Cuando Miguel Ángel Hernández, escritor y profesor de historia del arte, escribió los ensayos que configuran La so(m)bra de lo real, que ahora edita Holobionte Ediciones, entre dos mil tres y dos mil dieciséis, el mundo había conocido la caída de las Torres Gemelas, que convirtió cualquier franja horaria en la que estuviesen desmoronándose, primero en directo, y después en diferido, en prime time durante días. El tercer milenio comenzaba con un espectáculo televisivo mundial como nunca antes se había visto: los especiales se sucedían sin descanso, y también las teorías. La gente saltaba de las ventanas de los edificios en llamas en un bucle que abarcaba programas de todo el planeta. Los aviones se estrellaban desde todos los ángulos posibles. El colapso final anunciaba una nueva era en la historia de la humanidad. Se han cumplido ahora veinte años. En lo que respecta al lugar del arte frente al Gran Espectáculo, en la sombra y la sobra y como resistencia a los discursos propagandísticos, como vehículo hacia lo real, las cosas no han cambiado mucho, tal y como explica el autor en el prefacio escrito en esta era de la posverdad; el arte sigue tratando de hackear el programa, en sus palabras: “el arte es capaz de mostrar modos de experiencia que escapan a las lógicas dominantes [...] eso sigue teniendo sentido en nuestro presente, a pesar de sus perversiones, sus parodias o sus fracasos”. Recientemente saltaba a las noticias teletipo una obra de arte invisible: solo estas y las que pulverizan los récords en su venta suelen tener cabida en ellas. El sardo Salvatore Garau vendía por quince mil euros su escultura inmaterial ‘Io sono’. El comprador recibía un certificado en el que se garantizaba la autenticidad de la obra, y un mensaje para instalarla: “Escultura inmaterial para colocar en una casa particular dentro de un espacio libre de cualquier estorbo. Dimensiones variables, aproximadamente 150 x 150 cm»”. Esto, tal y como explica Hernández en La so(m)bra de lo real, no es nada nuevo.
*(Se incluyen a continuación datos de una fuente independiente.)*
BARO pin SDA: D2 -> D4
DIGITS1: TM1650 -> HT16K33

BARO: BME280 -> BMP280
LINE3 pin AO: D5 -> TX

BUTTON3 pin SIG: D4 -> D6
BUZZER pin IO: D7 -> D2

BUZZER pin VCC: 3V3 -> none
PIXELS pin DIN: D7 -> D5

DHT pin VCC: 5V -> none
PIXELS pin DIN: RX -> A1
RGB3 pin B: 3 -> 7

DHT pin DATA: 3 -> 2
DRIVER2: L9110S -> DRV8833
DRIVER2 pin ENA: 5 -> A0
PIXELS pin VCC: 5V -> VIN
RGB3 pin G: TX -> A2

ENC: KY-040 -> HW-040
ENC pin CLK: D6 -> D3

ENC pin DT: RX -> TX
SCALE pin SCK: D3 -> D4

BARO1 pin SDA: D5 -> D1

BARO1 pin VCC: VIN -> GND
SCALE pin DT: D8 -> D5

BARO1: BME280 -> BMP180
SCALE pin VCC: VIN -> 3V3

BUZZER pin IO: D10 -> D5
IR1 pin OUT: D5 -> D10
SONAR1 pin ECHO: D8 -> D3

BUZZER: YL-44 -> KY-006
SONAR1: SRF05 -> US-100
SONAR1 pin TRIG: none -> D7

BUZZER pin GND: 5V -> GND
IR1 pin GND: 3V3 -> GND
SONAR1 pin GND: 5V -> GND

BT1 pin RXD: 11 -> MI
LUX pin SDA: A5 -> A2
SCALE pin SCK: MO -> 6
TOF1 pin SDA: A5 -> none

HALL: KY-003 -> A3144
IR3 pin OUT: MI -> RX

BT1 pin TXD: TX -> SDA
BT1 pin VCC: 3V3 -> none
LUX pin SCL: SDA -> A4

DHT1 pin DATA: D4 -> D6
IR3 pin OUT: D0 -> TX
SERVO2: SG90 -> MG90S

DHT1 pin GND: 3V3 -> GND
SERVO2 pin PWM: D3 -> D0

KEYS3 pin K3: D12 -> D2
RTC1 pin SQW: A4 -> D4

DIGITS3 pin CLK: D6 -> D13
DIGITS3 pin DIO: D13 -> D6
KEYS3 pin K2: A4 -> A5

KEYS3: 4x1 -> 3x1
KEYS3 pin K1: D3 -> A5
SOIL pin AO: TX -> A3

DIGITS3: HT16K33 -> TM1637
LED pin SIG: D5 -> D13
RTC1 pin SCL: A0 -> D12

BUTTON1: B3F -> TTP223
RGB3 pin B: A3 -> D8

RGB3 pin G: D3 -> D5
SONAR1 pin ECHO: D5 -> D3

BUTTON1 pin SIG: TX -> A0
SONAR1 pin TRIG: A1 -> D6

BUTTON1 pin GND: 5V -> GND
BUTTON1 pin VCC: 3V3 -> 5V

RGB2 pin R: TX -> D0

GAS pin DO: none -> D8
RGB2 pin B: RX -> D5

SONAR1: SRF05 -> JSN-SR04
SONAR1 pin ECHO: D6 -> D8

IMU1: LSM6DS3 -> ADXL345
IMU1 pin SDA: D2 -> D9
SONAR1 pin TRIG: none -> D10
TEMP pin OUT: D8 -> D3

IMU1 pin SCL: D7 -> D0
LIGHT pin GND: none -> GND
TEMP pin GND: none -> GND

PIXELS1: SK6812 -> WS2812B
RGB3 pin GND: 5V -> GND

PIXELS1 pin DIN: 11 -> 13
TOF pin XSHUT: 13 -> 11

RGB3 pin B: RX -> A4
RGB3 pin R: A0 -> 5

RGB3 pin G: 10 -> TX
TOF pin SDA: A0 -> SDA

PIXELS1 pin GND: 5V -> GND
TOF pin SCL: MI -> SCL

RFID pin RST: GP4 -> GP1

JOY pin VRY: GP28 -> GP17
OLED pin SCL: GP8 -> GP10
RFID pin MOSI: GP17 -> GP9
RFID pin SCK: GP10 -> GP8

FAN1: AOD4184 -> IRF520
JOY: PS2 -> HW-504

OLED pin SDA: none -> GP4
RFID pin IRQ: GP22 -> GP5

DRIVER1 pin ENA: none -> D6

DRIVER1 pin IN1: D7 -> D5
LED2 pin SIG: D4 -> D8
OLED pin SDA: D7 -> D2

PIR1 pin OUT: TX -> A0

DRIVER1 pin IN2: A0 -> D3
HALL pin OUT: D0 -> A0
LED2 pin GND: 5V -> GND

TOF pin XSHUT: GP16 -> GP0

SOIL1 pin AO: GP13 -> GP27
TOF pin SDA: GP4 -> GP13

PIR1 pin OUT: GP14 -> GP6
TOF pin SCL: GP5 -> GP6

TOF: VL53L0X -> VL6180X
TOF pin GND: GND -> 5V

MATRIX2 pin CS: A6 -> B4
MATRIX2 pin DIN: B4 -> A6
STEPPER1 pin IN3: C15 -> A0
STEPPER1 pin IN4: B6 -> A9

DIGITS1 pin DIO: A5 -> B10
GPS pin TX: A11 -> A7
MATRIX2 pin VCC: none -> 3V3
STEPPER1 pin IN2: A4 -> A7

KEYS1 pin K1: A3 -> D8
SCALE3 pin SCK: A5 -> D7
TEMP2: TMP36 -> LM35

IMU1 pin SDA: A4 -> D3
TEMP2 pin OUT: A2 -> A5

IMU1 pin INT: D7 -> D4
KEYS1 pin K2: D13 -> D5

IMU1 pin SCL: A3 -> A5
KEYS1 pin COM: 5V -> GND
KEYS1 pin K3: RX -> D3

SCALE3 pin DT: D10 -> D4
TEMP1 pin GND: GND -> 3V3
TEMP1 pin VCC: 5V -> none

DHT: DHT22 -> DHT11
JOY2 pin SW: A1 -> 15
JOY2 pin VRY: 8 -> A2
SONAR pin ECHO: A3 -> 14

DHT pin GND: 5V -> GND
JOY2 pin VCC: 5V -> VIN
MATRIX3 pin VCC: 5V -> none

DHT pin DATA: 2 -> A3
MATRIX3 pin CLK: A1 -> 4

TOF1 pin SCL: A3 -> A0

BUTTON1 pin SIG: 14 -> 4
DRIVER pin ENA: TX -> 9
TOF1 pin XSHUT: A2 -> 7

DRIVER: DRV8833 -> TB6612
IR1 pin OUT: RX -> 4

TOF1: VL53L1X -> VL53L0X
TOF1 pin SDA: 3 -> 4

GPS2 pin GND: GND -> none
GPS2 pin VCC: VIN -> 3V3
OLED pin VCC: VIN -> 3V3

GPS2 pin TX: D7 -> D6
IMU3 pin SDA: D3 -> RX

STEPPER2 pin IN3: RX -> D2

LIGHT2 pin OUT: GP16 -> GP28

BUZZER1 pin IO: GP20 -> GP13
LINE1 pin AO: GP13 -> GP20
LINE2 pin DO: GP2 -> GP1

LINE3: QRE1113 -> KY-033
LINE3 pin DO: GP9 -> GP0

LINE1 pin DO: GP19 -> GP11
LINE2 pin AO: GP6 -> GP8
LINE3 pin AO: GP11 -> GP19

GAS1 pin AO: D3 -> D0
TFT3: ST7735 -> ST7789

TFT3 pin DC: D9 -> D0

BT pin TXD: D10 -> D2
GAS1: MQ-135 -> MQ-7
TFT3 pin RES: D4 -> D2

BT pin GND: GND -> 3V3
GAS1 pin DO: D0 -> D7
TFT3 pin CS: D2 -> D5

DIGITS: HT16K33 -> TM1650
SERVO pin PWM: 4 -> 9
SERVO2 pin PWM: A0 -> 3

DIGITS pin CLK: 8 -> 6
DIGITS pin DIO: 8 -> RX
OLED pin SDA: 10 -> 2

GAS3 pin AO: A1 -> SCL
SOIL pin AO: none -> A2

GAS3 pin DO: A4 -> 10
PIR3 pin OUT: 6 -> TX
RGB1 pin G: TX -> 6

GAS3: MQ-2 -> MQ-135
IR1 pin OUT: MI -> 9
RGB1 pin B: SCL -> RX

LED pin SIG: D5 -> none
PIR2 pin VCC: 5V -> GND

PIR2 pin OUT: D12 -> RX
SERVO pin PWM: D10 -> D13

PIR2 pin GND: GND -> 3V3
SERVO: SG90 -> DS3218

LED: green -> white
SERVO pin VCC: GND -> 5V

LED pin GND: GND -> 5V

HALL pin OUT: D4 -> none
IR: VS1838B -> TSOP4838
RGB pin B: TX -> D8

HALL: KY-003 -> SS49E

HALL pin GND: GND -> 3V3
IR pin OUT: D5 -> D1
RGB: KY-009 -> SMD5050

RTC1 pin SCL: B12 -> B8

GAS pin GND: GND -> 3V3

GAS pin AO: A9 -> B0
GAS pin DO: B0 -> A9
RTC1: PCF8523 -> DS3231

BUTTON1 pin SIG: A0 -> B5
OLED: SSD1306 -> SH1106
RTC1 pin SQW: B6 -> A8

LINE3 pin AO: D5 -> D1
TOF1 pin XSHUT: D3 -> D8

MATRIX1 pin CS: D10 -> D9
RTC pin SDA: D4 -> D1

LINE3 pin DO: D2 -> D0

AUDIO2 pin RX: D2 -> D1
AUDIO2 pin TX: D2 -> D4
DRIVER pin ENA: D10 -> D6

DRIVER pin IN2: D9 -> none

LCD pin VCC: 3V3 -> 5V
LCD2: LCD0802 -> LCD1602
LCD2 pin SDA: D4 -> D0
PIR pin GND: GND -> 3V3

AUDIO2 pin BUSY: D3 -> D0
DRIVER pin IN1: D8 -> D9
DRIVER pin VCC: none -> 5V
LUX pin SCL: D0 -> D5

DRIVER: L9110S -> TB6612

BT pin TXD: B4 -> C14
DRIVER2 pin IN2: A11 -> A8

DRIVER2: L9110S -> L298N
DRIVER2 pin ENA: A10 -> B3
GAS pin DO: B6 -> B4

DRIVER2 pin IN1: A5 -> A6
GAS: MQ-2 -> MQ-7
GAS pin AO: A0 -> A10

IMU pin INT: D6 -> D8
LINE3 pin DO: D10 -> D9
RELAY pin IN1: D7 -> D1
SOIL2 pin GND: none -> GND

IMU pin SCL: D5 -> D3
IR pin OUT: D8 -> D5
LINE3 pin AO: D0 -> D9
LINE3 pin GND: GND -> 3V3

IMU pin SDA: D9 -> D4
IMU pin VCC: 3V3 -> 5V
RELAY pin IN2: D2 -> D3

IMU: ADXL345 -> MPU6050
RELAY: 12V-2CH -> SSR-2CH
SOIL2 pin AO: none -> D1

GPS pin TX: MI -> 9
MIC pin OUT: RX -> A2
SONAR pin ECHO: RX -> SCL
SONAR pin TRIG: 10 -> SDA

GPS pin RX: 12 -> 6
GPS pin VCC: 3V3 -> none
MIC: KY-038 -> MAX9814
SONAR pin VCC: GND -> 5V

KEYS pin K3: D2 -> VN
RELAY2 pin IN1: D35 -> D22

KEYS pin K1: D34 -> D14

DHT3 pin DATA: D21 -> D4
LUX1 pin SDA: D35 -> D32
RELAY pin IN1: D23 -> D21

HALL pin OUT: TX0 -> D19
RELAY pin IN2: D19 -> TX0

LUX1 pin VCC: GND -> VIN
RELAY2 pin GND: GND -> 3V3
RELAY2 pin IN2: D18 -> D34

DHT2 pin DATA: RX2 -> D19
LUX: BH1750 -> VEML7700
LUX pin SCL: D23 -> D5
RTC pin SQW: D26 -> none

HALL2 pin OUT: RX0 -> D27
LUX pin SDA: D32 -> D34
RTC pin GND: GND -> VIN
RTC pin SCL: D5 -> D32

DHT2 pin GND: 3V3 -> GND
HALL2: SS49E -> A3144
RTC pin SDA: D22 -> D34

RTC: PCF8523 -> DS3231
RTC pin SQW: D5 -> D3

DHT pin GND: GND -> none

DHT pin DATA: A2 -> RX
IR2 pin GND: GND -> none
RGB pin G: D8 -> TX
Dos elementos definen la el universo y su geometría en expansión [el espacio-tiempo es, en realidad, geometría], y no somos capaces de verlos, por eso decimos que son oscuros. Sin la presencia de la enorme cantidad de una materia invisible —la materia oscura—, que se estima, debe constituir el 80% de la materia del universo, las galaxias no podrían ser lo que son. Y sin el empuje de una energía todavía más misteriosa, la energía oscura, el universo no se estaría expandiendo al inimaginable ritmo acelerado al que lo hace, y que nos llevará, a nosotros o los seres vivos que lleguen a presenciarlo, en algún rincón de este entorno a escala inhumana, a un punto en el que será imposible ver nada, porque la expansión del universo será más rápida que la velocidad de la luz —nada dentro del universo puede viajar más rápido que la luz, pero nada impide que el propio universo lo haga—, y si la luz no llega, solo quedará la soledad cósmica. El ojo, de nuevo. El destino final del ojo será conocer lo que ya conoce, y nada más. Materia oscura y energía oscura. Y agujeros negros, que no dejan escapar la luz, que no nos dejan ver lo que hay dentro. Y aquí en casa, pantallas: el Gran Espectáculo fagocita cualquier cosa y la excreta en forma de titular cómico, de especial anfetamínico, de anuncio pretendidamente poético. La pantalla es eso que muestra pero también es eso que separa. Lo que se coloca en torno a luz demasiado brillante para que no nos deslumbre, nos dañe o nos ciegue. En los extremos, por otro lado, sigue la sombra y la sobra, la falta y el exceso. Quienes los habitan, eso sí, lo tienen cada vez más difícil. El listón está muy alto. El espectáculo debe continuar.